Questions your doctor may ask
Your doctor will want to know how long you have had the problem and did anything in particular bring on the symptoms. Have you recently had surgery? or have you been unwell? or had an injury? Have you previously had a blood clot? or do you have a family history of blood clots? Your doctor will also want to know what medication you are taking. It’s important to know if women are taking the pill or if there is any possibility they could be pregnant. In older people, a blood clot can be the first sign of cancer, so your doctor may ask questions relevant to this, such as have you lost any weight? do you have a persistent cough? are you a smoker? or have you noticed any change in your bowel motions?
What your doctor may find
Doctors will look at your leg first to see if it is swollen or red and then feel your leg to see if any areas are tender or warm, and squeeze the leg around your ankle to see if there is any fluid under the skin. They may measure the circumference if the swelling is not obvious. Your doctor is also likely to look in your groin to see if there are any swollen lymph nodes or tenderness over the vein there. If you have any other symptoms, he may listen to your chest, especially if you have mentioned that you are a bit short of breath, as your doctor wants to be sure you have not also had a pulmonary embolus.
Your doctor will probably use a scoring system called the Wells score to assess the likelihood of you having a clot (this is discussed in full, in tomorrow’s post).
Tests you may have
If your doctor thinks there is a high likelihood you may have a clot, you will have an ultrasound of your leg as the next test, but if it is not so clear you will be sent for a blood test called the d-dimer. It is likely your doctor will do some other blood tests at the same time to check your blood count, your kidney function and your liver function. These will be important if you need treatment.

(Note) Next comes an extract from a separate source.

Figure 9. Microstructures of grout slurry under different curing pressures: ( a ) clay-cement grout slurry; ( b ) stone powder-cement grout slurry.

The d-dimer (to be discussed in Wednesday’s post) is used to exclude a clot. If the test is negative a clot is unlikely. If it is positive you will need an ultrasound scan.
What it could be
- Cellulitis or inflammation in the skin of the lower leg looks very similar to a blood clot but needs quite different treatment.
- A Baker’s cyst. This is a fluid filled swelling behind the knee that some people get with arthritis of the knee. The cyst can rupture and cause pain like a DVT.

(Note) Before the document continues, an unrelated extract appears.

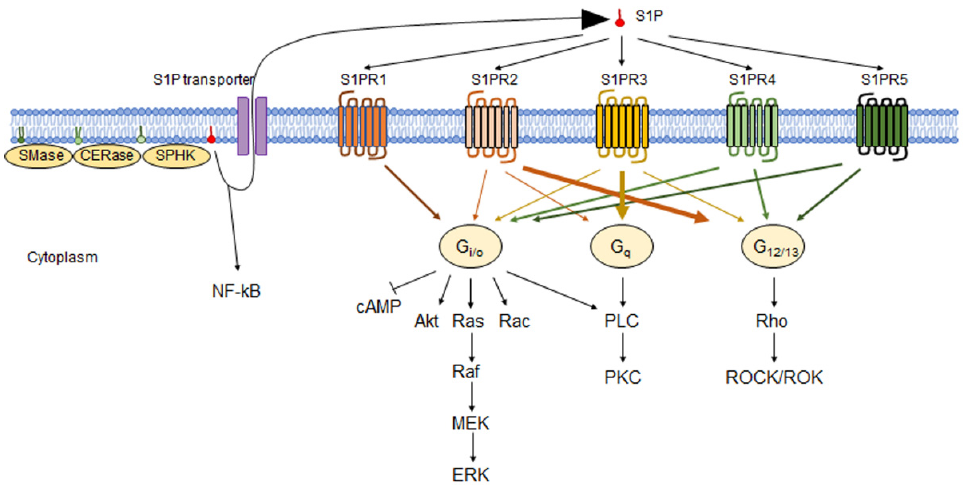
Figure 2. S1P-S1PR pathways. Extracellular S1P binds to S1P receptors. Each receptor binds to a different G protein and triggers downstream signaling pathways. S1PR1 mainly binds to Gi/o, and S1PR2 binds G12/13 and Gi/o and Gq. S1PR3 binds to mostly Gq but also to Gi/o and G12/13. S1PR4 and S1PR5 bind to Gi/o and G12/13. Gi/o activates Akt, Ras-Raf-MEK-ERK, Rac, and PLC/PKC pathways but suppresses cAMP. Gq activates the PLC/PKC pathway. G12/13 activates Rho and the downstream ROCK/ROK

- Varicose veins. These are swollen superficial veins of the leg. Sometimes they become inflammed and tender like a blood clot.
- Superficial thrombophlebitis is when a blood clot forms in a superficial rather than deep vein. it may need anticoagulants or anti-inflammatories.
- Severe cramp and muscle tears can also give similar symptoms.
It is important to get the diagnosis correct as these conditions all need different treatment. If anticoagulants are given in cases of trauma or a Baker’s cyst, they can make the leg worse.
If you’ve had a DVT, was it diagnosed like this?